Gradually, our world expanded beyond our circle of friends. Our children attended Hyattsville Elementary, St. Jerome’s, DeMatha, Seton. They joined the Scouts and the Prince George’s Pool swim team. We met more and more people. My husband played the organ for St. Jerome’s and I got very involved in the parish.
Why am I recounting this history? Because we are moving to New Hampshire and this is my last column. We’re starting a new chapter in our lives. We’re excited about it, and it feels like the right thing to do, but at the same time it will be wrenching to leave. We’ve made good friends here.
I will remember many things about Hyattsville. These are only a few.
I will remember our previous next-door neighbor, a man who went hunting regularly in Pennsylvania with his two beagles. He was retired military and kept a watchful eye on the whole block.
I will remember the various loose dogs I brought home and returned to their owners. One dog I returned three times.

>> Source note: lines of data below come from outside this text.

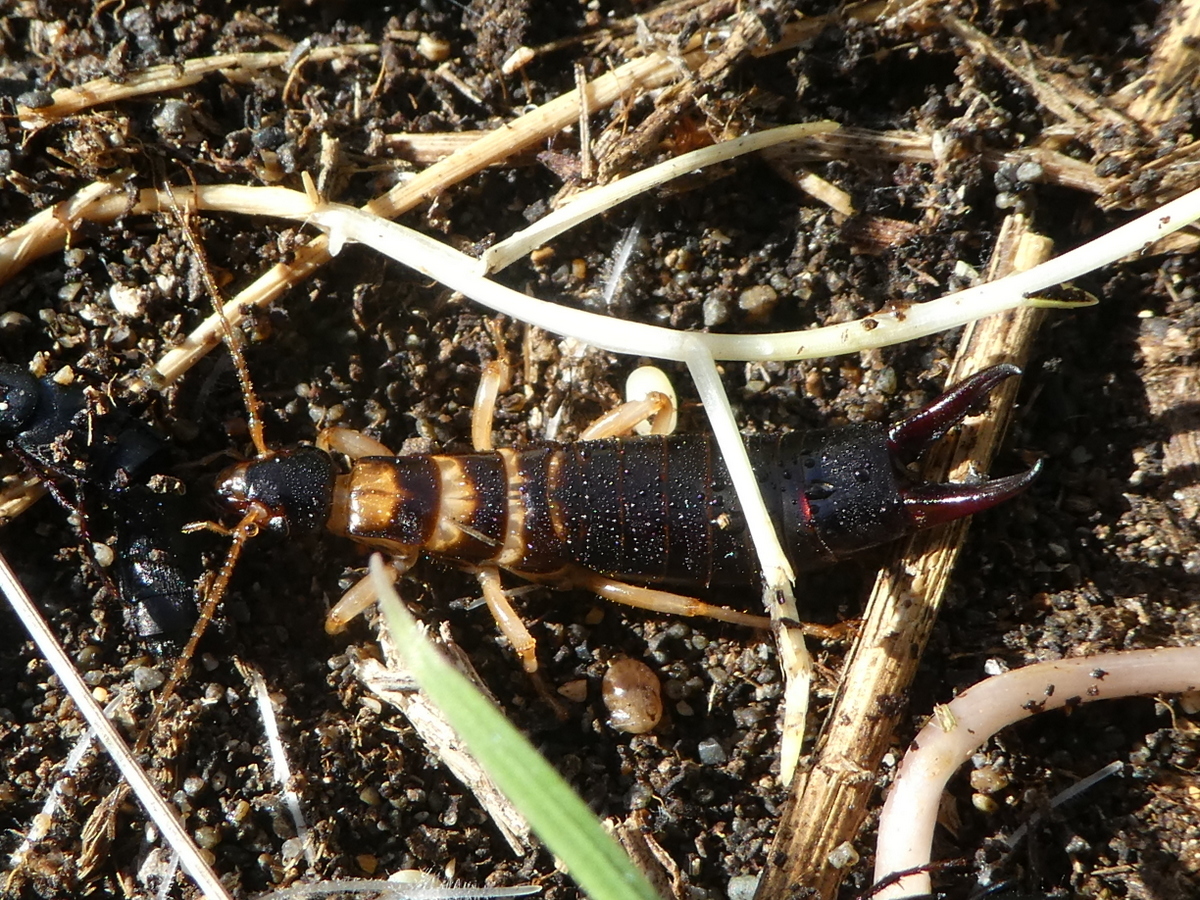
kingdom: Animalia
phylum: Arthropoda
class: Insecta
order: Dermaptera
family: Anisolabididae
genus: Anisolabis
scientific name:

I will remember that our daughter saved people’s lives three times, all before the age of 21. She and a friend were about 10 when they noticed a little boy face-down in the water at PG Pool and realized he was in trouble. They told a grown-up and he was rescued. As a teenager, she pulled a child to safety out of a collapsing moon bounce at Magruder Park. And finally, she put out a fire at our house. She was coming home late one night and noticed the mulch smoking next to the porch and ran for the fire extinguisher. A guest had tossed a cigarette into the mulch, not knowing that newspapers were underneath.
I will remember that one of our sons was in a band in high school that practiced in a friend’s garage on Emerson Street. One night the city police showed up to tell them to turn down the volume. Then the officer who warned them mentioned that he played in a band, too. The boys invited him to jam with them, and he did. (They didn’t remember his name.) Only in Hyattsville.
I discovered later, when I began working for the HL&T, that the officer was Sgt. Chris Purvis (and he plays a mean guitar). He was one of many people I met as I covered city council meetings, public hearings, football games, neighborhood news. It was fascinating to see how the city government functions and, even more, to learn about the different facets of life here in Hyattsville.
I am grateful I had the opportunity to do that, and to work with people who care as much about Hyattsville as I do. With this issue, Rosanna Landis Weaver joins the staff, and I give her my best wishes.
This is a great town. I will be making new memories up north, but I won’t forget all the ones I made here.